Not far from McBee’s home they came upon the home of Moses Stegall. Stegall was supposedly a frontiersman who rode on both sides of the law, as James Prichard puts it. He wasn’t home the day the Harpes showed up. Present, however, were Mrs. Stegall, her child, and Major William Love, who was there on business.
Mrs. Stegall was acquainted with the Harpes and agreed to put them up for the night. Neither Mrs. Stegall, Major Love, nor the child survived the encounter, though. After killing all three, the Harpes set fire to the cabin.
Big and Little Harpe decided to lie low, figuring that McBee would soon see the smoke and come to investigate. Then they would kill him.
But first they kidnapped two men, Hudgens and Gilmore, whom they accused of the murders and falsely arrested. That was the end of Hudgens and Gilmore.
It was McBee they really wanted dead, so they continued to lie in wait for him. Word got out about the fire at the Stegall home, and a posse was organized. It included Moses Stegall.
The killing spree of Big and Little Harpe was about to come to an end.
The posse soon made it to the Harpes’ camp. One of the wives was there, and she gave them up, telling the men where the Harpes and the other women had gone. They caught up with Big Harpe and demanded his surrender. It wasn’t going to happen. Big Harpe took off, without the women.
The posse was in pursuit. Four of the men shot at Big Harpe. One shot entered Harpe’s backbone. Big Harpe kept riding but was soon pulled from his horse and informed that his time was up. It was Moses Stegall who held a knife to Big Harpe and told him that he, Stegall, was going to cut off Harpe’s head. But before he did it, he took his rifle and shot Harpe through the heart.
They took the head to a cross-roads and placed it on a tree. As a notice to other outlaws.

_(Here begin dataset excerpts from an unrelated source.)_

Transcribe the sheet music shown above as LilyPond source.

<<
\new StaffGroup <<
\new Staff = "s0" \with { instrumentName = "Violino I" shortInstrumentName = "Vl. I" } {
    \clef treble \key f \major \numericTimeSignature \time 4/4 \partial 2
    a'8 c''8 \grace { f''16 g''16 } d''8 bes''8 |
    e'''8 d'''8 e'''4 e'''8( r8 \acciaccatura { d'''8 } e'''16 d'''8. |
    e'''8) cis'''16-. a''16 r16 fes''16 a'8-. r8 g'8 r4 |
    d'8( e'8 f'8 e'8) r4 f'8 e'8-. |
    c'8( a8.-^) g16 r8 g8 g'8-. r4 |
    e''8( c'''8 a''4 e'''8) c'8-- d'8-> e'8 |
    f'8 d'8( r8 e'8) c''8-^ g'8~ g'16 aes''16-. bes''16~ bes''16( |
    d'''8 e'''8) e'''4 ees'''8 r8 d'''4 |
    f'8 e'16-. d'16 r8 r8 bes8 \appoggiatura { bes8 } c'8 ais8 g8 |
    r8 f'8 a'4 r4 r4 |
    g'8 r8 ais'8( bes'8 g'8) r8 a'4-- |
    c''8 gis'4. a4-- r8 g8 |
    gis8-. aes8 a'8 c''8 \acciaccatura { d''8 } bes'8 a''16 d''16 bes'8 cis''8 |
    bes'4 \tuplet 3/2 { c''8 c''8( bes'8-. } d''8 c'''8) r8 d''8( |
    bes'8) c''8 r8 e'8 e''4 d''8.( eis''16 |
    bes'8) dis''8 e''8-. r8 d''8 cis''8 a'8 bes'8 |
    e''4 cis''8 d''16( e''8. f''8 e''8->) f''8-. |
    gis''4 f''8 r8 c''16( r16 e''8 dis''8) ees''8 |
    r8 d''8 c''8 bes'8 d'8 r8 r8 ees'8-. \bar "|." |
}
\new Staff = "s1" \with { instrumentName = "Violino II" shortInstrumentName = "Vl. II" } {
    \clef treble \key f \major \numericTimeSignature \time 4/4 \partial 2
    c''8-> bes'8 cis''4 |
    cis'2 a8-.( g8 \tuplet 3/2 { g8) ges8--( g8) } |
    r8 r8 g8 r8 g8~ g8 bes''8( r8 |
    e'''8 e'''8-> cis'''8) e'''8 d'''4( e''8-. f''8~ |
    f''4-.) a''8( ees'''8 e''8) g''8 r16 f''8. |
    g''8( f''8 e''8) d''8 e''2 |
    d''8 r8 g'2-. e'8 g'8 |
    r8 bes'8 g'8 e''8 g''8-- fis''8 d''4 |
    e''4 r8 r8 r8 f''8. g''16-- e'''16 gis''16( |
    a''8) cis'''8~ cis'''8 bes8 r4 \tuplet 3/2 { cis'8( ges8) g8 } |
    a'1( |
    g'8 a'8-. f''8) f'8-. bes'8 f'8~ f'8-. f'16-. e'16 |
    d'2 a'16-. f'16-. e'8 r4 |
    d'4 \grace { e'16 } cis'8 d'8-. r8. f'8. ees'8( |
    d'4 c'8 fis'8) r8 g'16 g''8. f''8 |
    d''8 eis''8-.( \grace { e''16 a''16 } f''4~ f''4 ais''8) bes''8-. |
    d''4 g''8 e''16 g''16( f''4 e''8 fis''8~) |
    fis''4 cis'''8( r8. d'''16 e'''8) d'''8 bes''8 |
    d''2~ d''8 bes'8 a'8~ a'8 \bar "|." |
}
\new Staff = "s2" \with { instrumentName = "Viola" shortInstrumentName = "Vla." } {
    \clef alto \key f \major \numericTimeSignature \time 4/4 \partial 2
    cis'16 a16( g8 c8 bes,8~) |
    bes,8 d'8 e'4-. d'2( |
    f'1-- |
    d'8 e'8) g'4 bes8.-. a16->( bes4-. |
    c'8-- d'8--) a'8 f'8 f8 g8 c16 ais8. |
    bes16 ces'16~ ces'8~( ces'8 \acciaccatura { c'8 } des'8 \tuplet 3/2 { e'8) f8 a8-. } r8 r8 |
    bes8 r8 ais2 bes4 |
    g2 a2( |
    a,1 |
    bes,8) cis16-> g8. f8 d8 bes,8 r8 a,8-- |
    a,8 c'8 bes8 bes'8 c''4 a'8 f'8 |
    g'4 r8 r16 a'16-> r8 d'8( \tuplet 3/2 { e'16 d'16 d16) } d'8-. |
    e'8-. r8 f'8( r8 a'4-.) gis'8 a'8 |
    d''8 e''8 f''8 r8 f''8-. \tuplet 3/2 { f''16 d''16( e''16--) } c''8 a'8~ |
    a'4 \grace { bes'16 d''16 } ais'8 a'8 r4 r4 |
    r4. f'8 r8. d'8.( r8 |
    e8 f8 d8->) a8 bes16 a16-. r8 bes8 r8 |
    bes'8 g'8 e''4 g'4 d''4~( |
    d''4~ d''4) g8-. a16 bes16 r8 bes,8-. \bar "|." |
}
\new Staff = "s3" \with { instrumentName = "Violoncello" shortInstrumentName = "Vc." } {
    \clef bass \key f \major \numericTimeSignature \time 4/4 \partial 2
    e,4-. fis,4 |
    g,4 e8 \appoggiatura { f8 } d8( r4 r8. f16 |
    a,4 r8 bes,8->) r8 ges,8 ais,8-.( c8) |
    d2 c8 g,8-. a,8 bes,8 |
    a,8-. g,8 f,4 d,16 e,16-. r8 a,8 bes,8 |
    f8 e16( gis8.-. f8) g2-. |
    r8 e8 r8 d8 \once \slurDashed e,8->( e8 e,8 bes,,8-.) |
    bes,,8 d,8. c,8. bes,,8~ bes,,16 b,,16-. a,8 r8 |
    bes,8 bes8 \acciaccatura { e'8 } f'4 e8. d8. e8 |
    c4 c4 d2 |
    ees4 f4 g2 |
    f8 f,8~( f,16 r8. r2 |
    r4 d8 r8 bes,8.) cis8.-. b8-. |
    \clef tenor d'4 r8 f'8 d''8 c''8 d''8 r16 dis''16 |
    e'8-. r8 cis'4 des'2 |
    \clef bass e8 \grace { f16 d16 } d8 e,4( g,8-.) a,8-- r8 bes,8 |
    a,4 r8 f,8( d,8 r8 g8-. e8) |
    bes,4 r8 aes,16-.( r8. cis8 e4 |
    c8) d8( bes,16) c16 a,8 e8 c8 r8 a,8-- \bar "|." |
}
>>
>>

But what about Little Harpe?
He escaped, and ended up re-joining the gang of river pirates he had known in Illinois. Several years later, Little Harpe and a fellow pirate named May killed Captain Mason, their leader, and cut off his head, took it in for the reward money.
After giving the authorities a story about how they managed this feat, they started to leave, when someone recognized the two men as outlaws.
Harpe and May were arrested. But they escaped. A posse did catch up with them, though, and they were tried in Greenville, Mississippi, in January of 1804. Found guilty of robbery, they were sentenced to death.
Their heads were placed on poles, of course, as a warning to the criminally inclined.
Musgrave, Jon. October 23, 1998. “Frontier Serial Killers: The Harpes.” American Weekend.
Prichard, James M. April 2005. “Blood Trail: Mass Murder on the Kentucky Frontier.” Lexington, KY: Kentucky Humanities.